Lachend tippte sich Raik gegen die Stirn. „Lillith kann meine Gedanken hören. Sie hat es eben an Aurelia weitergegeben.“
„Ach“, sagte Constantin und rieb sich über den Hinterkopf. „Habe ich glatt vergessen. Werdet ihr also weiterhin die Augen offen halten?“
„Darauf kannst du dich verlassen“, grollte Kyle und verschränkte die Arme. „Hoffentlich kannst du einige Informationen sammeln, die uns weiter bringen. Dieses blinde Umherwandern macht mich wahnsinnig.“
„Mich auch“, gestand Constantin und lehnte sich an die gegenüberliegende Wand. „Wie lange werden die beiden wohl noch brauchen?“
„Das kann noch eine ganze Weile dauern“, stöhnte Raik und lehnte sich im Sofa zurück.
„Weißt du später nicht eh, wie das Kleid aussieht?“, wunderte sich Constantin.
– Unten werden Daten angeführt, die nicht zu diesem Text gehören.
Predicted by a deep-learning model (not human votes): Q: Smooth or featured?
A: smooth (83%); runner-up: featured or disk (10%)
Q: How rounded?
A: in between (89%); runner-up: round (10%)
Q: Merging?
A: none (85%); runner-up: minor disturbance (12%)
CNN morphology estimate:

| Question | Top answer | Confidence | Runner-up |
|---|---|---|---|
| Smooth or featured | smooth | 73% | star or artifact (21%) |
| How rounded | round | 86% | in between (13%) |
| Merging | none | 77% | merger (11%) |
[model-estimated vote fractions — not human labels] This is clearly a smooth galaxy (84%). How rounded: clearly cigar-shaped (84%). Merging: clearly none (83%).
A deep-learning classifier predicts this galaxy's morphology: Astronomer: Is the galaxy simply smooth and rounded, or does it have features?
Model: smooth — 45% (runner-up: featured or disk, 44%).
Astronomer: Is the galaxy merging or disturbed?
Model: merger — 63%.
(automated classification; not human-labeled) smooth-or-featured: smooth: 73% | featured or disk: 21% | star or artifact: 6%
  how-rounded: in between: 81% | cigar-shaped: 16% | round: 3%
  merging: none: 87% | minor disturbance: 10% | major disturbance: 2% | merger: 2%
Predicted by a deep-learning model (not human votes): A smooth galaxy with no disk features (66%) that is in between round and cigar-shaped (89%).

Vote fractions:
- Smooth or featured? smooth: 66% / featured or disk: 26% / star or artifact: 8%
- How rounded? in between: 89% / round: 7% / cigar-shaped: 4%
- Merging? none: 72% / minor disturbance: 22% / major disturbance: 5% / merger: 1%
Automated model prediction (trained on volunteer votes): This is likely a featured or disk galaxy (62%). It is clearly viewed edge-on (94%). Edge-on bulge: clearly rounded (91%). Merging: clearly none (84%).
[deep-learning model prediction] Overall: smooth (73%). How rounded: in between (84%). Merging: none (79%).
„Nein. Wir können schon einige Dinge vor unserem Partner verborgen halten. Es ist nur sehr anstrengend, weil man sich stets darauf konzentrieren muss nicht aus Versehen daran zu denken.“ Raik zwinkerte verschmitzt.
„Aha,“ machte Constantin und grinste breit. „Wollt ihr eigentlich die ganze Zeit hier draußen warten?“
„Hm.“ Raik legte die Stirn in Falten, während er nachdachte. „Jetzt wo du es sagst - ich hätte schon Lust auf eine kleine Mahlzeit.“ Er sprang auf und streckte sich, ehe er an Constantin herantrat. Die beiden sahen zu Kyle, welcher immer noch auf dem Sofa saß.
„Komm schon, Kyle. Lillith ist bei ihr. Einen besseren Wachhund wirst du nicht finden. Du musst dich auch mal etwas ausruhen.“ Raik fasste ihn an der Schulter und zerrte ihn auf die Füße.
Widerstrebend gab Kyle seinem Drängen nach. Mit einem letzten Blick auf die Tür, ließ er sich von den beiden in die Küche hinunter leiten. Dort angelangt, schwatzten sie der Köchin einen Laib Brot, ein Stück Käse und etwas kalten Braten ab. Zusammen mit einem Krug gewürzten Tees suchten sie sich mit ihrer Beute einen ruhigen Fleck in einer der vielen Nischen und machten es sich bequem. Kyle schnitt etwas Brot und Käse auf und reichte es herum.
„So...“, sagte Raik zwischen zwei Bissen. „Bist du eigentlich schon nervös?“
Kyle verschluckte sich an seinem Brot und begann zu husten. Schnell griff er nach seinem Becher und spülte es mit dem Tee herunter.
„Wie kommst du darauf?“, japste er.
„Na, eine Hochzeit ist schon eine ziemlich große Sache. Ich spreche da aus Erfahrung.“ Raik zwinkerte ihm zu.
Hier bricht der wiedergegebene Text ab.